(WHAT IS BEING ASKED):
Copy out all of the data exactly as it appears.

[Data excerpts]

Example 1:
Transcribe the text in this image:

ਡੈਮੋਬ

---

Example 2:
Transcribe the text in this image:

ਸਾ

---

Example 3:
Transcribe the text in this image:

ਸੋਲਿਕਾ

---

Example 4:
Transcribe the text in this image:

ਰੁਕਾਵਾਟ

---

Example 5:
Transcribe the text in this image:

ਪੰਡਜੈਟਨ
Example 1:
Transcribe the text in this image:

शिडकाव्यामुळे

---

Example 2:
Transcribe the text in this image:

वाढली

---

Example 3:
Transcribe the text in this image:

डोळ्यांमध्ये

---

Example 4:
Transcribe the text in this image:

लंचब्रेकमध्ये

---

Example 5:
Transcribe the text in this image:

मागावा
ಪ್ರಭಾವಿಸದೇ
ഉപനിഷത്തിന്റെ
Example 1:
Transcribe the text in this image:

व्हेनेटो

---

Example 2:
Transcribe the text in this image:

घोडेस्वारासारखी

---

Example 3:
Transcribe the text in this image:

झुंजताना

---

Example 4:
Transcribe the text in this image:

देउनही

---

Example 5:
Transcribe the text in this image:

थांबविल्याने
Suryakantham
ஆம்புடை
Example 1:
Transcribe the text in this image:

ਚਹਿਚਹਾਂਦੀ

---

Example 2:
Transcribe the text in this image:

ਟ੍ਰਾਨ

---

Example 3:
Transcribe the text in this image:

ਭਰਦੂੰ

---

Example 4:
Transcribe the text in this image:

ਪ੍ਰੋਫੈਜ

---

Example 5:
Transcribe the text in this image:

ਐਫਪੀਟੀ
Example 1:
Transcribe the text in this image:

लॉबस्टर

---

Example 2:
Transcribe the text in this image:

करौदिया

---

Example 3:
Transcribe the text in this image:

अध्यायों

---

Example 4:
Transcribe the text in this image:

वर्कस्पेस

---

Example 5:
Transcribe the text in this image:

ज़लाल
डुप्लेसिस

(FINISHED EXERCISE):
Example 1:
Transcribe the text in this image:

ਡੈਮੋਬ

---

Example 2:
Transcribe the text in this image:

ਸਾ

---

Example 3:
Transcribe the text in this image:

ਸੋਲਿਕਾ

---

Example 4:
Transcribe the text in this image:

ਰੁਕਾਵਾਟ

---

Example 5:
Transcribe the text in this image:

ਪੰਡਜੈਟਨ
Example 1:
Transcribe the text in this image:

शिडकाव्यामुळे

---

Example 2:
Transcribe the text in this image:

वाढली

---

Example 3:
Transcribe the text in this image:

डोळ्यांमध्ये

---

Example 4:
Transcribe the text in this image:

लंचब्रेकमध्ये

---

Example 5:
Transcribe the text in this image:

मागावा
ಪ್ರಭಾವಿಸದೇ
ഉപനിഷത്തിന്റെ
Example 1:
Transcribe the text in this image:

व्हेनेटो

---

Example 2:
Transcribe the text in this image:

घोडेस्वारासारखी

---

Example 3:
Transcribe the text in this image:

झुंजताना

---

Example 4:
Transcribe the text in this image:

देउनही

---

Example 5:
Transcribe the text in this image:

थांबविल्याने
Suryakantham
ஆம்புடை
Example 1:
Transcribe the text in this image:

ਚਹਿਚਹਾਂਦੀ

---

Example 2:
Transcribe the text in this image:

ਟ੍ਰਾਨ

---

Example 3:
Transcribe the text in this image:

ਭਰਦੂੰ

---

Example 4:
Transcribe the text in this image:

ਪ੍ਰੋਫੈਜ

---

Example 5:
Transcribe the text in this image:

ਐਫਪੀਟੀ
Example 1:
Transcribe the text in this image:

लॉबस्टर

---

Example 2:
Transcribe the text in this image:

करौदिया

---

Example 3:
Transcribe the text in this image:

अध्यायों

---

Example 4:
Transcribe the text in this image:

वर्कस्पेस

---

Example 5:
Transcribe the text in this image:

ज़लाल
डुप्लेसिस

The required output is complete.